In the Dionne lab at Stanford, a laser causes nanoparticles suspended in cyclohexane to emit light. The nanoparticles change color depending on the pressure around them and give real-time information about the forces they undergo. (Image credit: Alice Lay)

Worms that are a millimeter-long and capable of digesting a nanoparticle-laced meal of their favorite bacteria could help to develop a way to see the working of cellular forces within human bodies and also in processes like cancer growth and wound healing.

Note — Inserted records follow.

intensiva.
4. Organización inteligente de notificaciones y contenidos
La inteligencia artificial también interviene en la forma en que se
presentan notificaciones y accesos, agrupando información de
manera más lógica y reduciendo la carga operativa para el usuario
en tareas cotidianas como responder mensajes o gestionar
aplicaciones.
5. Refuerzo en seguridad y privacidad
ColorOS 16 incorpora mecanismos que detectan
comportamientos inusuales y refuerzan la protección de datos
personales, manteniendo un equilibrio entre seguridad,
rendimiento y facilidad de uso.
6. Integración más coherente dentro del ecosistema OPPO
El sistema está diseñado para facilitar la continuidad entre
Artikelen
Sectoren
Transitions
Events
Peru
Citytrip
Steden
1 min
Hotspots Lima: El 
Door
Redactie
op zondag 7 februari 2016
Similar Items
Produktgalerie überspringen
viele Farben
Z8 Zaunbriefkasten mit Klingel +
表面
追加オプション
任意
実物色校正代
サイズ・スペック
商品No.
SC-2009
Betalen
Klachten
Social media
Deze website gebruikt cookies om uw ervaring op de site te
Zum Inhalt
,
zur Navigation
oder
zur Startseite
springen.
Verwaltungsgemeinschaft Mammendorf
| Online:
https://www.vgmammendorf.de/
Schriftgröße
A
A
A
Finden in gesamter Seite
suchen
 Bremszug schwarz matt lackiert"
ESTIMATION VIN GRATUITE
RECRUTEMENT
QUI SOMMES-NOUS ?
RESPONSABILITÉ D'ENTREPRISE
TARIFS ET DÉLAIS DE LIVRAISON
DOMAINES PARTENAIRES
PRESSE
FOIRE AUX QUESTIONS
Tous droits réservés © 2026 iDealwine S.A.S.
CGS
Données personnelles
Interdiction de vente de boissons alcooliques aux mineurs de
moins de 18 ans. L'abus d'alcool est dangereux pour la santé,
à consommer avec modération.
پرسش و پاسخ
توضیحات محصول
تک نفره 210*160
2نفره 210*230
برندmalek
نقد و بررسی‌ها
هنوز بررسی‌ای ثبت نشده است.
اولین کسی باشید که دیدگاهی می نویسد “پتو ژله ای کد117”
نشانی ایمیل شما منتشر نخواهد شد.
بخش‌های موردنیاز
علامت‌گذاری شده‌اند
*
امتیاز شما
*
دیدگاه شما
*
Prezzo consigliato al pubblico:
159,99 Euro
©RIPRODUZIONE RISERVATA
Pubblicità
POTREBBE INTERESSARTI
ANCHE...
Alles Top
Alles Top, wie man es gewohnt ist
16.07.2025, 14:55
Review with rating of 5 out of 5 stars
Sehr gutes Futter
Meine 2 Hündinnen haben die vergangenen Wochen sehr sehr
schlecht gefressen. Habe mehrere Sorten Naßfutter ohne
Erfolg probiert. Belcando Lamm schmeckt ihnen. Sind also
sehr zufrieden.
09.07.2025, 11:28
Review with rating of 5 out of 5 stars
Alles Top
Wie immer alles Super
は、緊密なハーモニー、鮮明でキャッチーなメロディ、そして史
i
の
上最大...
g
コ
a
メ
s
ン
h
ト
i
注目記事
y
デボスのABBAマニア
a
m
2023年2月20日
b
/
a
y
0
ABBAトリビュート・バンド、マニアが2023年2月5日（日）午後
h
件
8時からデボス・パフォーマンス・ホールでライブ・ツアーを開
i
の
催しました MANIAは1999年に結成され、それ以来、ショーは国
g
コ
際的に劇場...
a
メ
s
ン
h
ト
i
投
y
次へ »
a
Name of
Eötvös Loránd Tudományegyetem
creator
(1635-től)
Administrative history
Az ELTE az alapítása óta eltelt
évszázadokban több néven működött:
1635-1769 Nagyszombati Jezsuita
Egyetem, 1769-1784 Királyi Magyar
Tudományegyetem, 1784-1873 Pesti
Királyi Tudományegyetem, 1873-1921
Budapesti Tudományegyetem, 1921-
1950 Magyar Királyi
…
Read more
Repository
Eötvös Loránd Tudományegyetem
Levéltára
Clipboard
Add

When struck by a near-infrared laser, these specific nanoparticles glow and change color based on the pressure surrounding them. So, they can release real-time information about the forces they are undergoing while continuing to be inside the worm.

Altered cellular-level forces underlie many disorders, including heart disease and cancer. This would be a nanoscale readout that you could use in vitro or in vivo to detect disease at a very early stage.

Jennifer Dionne, Associate Professor, Stanford University

Dionne has collaborated with Miriam B. Goodman, a professor of molecular and cellular physiology, through a Stanford. Bio-X seed grant, which is specifically awarded to encourage such interdisciplinary partnerships. Goodman analyzes the touch sensation mechanics in Caenorhabditis elegans, the worms dining on Dionne’s nanoparticles.

Watching Worms Digest

The ultimate goal of the research is to detect force in human cells, but the team is testing its approach in these worms, that are hardly visible, because as in humans, digestion in worms involves mechanical gnashing and shoving that can provide insight into how cellular force is registered by these nanoparticles.

The color that each nanoparticle emits changes from red to orange when there is a mechanical force on the order of nanonewtons to micronewtons – a force range thought to be very relevant for intercellular forces.

Alice Lay, Graduate Student, Stanford University

Mutations will be introduced by the team into the mix in order to determine the role of gene expression on cellular forces. This introduction will take place only after the researchers complete their analysis of healthy worms. These mutations will help the researchers to enhance their understanding of digestive and related disorders, and also acid reflux and hernia formation.

From Worm Food to Human Health

This work could influence how individuals study and understand human touch, cellular division and differentiation, wound healing, cancer, digestion, and much more.

Mechanical forces play a significant role in determining the fate and function of a cell or of an organ. For example, every time our heart beats, our ears hear or a wound heals, cellular forces are involved.

Jennifer Dionne, Associate Professor, Stanford University

These nanoparticles have the potential to develop extremely high-resolution force maps due to their tiny size, providing a window into the push and pull of and by cells on a deeply subcellular level. It is believed that someday these biocompatible nanoparticles will be ingested or injected into an individual in a particular area, such as at a suspected tumor or wound site. Labs will be able to develop a force map indicating the fine-scale activity of the cells surrounding that area by reading the colors emitted by the nanoparticles.

Adding to Goodman’s earlier research on how neurons process the sensation of touch, this method could also improve the understanding of the forces involved in sensing the world around us. “More detail about how we experience touch could inform the translation of touch into non-biological systems, like prosthetics,” Goodman said.

So far, Dionne’s lab has developed the nanoparticles, the high-tech snack has been successfully eaten by Goodman’s worms and static images of the nanoparticles present inside the worms have been taken by the researchers. The researchers next focus is on capturing the dynamic emission of the nanoparticles over time, which indeed will disclose the changes in force the particles experience during digestion.

Dionne is also a member of Stanford Bio-X, an affiliate of the Precourt Institute for Energy and a member of the Stanford Neurosciences Institute. Goodman is also a member of Stanford Bio-X and the Stanford Neurosciences Institute.